Census takers heading to LI addresses that have not completed form

More than 2,000 census takers will fan out across Long Island in the coming days to addresses where people have not responded to the 2020 Census, as the U.S. Census Bureau enters a critical phase in its once-a-decade count of the nation's population.
At the peak of the operation, about 1,300 census takers are to crisscross Suffolk County, and another 900 will be dispatched in Nassau County, said Jeff Behler, director of the New York Regional Census Bureau office, which covers New York, New Jersey, and all of the New England states as well as Puerto Rico.
Behler said Long Islanders should see a good presence of census takers this week. The door knocking — called Nonresponse Follow Up by the bureau — officially began Aug. 11.
“We had thousands of people who’ve applied" and could be tapped should anyone quit, Behler said. In Nassau County, he said, 9,200 people applied for the $23.50-an-hour jobs, while Suffolk had 9,100 applicants. The bureau is offering up to an $800 bonus for census takers who work more than 25 hours per week for at least three consecutive weeks as an incentive in its stepped up timeline for completing the count, Behler said.
In light of the coronavirus pandemic, census takers must wear face coverings and carry hand sanitizer, which the bureau provides, Behler said. They will not enter anyone's home, he said, and they are told "when you knock on the door, back up 6 feet. Don’t go into the home for an interview, stay outside." Census takers will carry a photo ID and an official badge with an expiration date and a U.S. Commerce Department water seal, Behler said. Residents seeking to verify a census taker's authenticity may call 844-330-2020.
The door-knocking process comes amid a census facing challenges like no other. The bureau had previously revised its deadlines and paused its field work for several weeks because of the pandemic. After announcing it would request a four-month extension to provide the president with the 2020 census count, the bureau now says it will report by its original deadline — Dec. 31, 2020. To do so, the bureau will end its nonresponse follow up campaign on Sept. 30, a month sooner than previously announced.
Asked about controversies engulfing the census, such as President Donald Trump wanting information on noncitizens and not counting undocumented immigrants, Behler said: "We are not asking citizenship status on the 2020 Census. We are required by law to count everyone living in the United States, not based on a certain status, but everyone." He added, "I am confident that we have the resources we need in order to get the job of knocking on doors done before Sept. 30."
Nevertheless, several observers expressed concerns.
According to one researcher, the census count affects the distribution of $1.5 trillion in federal funding annually to states and municipalities within those states.

Census 2020 materials were available at the office of Housing Help Inc., in Greenlawn on Friday, Aug. 14, 2020. Credit: Barry Sloan
Some local observers voiced concern about the curtailed follow-up.
"We’re very concerned about the shortened time frame and we are calling on our representatives to push for an extension to the end of October," said Rebecca Sanin, president and chief executive of the Health and Welfare Council of Long Island, a regional human services provider to poor and vulnerable people.
Sanin, who heads up the Island's Complete Count Committees, said officials had been meeting virtually to plan events and provide information. "We’ve been convening all of our partners — churches, schools, leaders of color, immigrant leaders every month — providing them with self-response rates down to the community and census tract levels."
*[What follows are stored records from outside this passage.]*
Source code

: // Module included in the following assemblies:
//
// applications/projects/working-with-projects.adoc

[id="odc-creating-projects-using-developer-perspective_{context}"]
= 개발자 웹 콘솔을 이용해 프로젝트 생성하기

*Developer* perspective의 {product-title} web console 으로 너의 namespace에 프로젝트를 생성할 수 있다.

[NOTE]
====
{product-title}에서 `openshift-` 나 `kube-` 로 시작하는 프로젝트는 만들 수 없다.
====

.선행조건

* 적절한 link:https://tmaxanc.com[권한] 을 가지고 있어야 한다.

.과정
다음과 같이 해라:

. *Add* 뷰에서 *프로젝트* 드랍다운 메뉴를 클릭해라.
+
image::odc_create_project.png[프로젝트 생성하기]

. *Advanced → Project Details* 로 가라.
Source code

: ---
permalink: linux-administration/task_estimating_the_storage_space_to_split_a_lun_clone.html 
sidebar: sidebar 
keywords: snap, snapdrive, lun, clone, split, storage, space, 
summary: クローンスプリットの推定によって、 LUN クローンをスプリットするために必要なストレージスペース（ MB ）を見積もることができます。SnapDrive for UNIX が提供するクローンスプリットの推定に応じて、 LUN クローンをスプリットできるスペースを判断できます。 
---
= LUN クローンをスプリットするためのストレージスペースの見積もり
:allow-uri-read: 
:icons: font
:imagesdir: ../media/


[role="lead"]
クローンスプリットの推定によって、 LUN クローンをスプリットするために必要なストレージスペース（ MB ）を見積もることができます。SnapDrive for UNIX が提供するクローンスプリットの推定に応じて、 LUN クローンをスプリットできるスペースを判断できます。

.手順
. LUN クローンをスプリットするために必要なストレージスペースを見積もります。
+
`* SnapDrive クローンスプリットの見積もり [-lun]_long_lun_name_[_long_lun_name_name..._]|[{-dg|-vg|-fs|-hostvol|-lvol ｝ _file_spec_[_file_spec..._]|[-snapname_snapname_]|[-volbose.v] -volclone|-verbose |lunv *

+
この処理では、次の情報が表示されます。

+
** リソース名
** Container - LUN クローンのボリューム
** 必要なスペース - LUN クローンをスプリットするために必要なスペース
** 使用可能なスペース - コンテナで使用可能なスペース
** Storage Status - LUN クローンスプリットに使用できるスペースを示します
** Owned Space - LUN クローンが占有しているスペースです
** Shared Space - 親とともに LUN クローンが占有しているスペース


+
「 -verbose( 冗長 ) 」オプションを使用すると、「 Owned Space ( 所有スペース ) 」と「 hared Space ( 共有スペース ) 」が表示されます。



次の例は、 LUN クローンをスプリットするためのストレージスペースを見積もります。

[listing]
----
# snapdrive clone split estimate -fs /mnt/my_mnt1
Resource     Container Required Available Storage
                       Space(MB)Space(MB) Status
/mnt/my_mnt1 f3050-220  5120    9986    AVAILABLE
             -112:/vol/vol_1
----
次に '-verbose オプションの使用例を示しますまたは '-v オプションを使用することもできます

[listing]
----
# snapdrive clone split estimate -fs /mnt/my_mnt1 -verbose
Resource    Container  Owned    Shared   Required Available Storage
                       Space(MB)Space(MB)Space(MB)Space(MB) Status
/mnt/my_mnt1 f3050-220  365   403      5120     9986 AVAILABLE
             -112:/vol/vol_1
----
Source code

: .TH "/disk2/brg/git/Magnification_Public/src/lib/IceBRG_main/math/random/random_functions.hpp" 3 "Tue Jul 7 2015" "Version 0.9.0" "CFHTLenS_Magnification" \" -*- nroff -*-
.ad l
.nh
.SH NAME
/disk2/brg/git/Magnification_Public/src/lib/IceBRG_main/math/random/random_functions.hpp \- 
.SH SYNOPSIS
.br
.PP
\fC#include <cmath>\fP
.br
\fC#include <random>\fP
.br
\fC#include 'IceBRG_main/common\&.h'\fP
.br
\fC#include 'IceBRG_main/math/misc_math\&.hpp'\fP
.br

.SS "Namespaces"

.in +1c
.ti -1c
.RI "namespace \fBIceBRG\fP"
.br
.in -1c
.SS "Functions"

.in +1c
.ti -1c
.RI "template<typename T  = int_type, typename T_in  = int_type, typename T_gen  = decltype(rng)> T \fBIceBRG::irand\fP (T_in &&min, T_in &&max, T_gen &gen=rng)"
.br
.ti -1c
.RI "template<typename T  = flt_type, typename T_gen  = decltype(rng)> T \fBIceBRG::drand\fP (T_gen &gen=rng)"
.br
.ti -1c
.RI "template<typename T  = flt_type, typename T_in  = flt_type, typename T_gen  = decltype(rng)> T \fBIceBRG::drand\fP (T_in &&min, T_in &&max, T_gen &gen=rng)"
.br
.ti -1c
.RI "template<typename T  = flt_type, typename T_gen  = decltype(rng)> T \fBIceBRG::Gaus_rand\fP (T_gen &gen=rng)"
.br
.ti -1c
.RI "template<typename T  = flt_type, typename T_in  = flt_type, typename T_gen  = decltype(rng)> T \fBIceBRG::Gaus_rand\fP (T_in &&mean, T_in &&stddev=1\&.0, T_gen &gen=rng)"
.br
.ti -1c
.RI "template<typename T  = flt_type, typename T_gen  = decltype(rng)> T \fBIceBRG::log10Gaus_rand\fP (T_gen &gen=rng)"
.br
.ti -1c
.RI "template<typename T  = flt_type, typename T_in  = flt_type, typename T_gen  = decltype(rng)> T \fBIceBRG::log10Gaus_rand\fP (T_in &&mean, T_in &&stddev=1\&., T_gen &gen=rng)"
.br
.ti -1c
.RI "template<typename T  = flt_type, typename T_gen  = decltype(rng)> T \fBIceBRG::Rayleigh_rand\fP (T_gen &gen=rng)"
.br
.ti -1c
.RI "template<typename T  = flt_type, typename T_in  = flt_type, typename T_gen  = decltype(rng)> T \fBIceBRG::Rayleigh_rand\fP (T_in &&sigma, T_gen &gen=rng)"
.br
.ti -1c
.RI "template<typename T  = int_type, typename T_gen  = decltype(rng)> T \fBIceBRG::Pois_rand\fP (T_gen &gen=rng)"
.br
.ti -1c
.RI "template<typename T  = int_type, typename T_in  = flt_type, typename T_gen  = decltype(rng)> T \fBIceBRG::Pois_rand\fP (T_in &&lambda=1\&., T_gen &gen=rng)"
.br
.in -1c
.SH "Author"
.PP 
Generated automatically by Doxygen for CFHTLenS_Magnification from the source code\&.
Nassau has the highest self-response rate of New York's 62 counties, 69.6% as of Aug. 12, according to the U.S. Census, and Suffolk, at 63.3%, "was not bad either," Sanin said. But those overall county rates mask lower rates in communities with a large presence of minorities, immigrants and low-income residents, groups long considered "hard to count."
"But when you drill down at tract level data, you see the inequity we have to combat. The same communities hit hardest by COVID, have the lowest [census] response rate," Sanin said.
That low response rate sparked Pilar Moya-Mancera, executive director of Housing Help Inc. in Greenlawn, to invite Census Bureau representatives to her agency's free food distribution last week in the parking lot at St. Hugh of Lincoln Roman Catholic Church in Huntington Station.
"Huntington Station is considered one of the hard to count areas," Moya-Mancera said. "The population is growing … which means that the needs of the community in Huntington Station are increasing. It means more students in the schools. It means more people at our hospitals or our medical centers. I see a tremendous need for more public transportation. These are all the issues that are important."